## [Data shown]
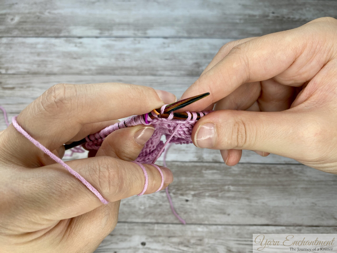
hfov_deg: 69.4
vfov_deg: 54.9
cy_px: 126
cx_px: 168
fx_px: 243
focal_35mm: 25
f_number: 1.8
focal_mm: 4.25
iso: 40
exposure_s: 1/121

## [What is needed]
All of the entries must be reproduced exactly, apart from the pictures, which are to be dropped.

## [Your response]
hfov_deg: 69.4
vfov_deg: 54.9
cy_px: 126
cx_px: 168
fx_px: 243
focal_35mm: 25
f_number: 1.8
focal_mm: 4.25
iso: 40
exposure_s: 1/121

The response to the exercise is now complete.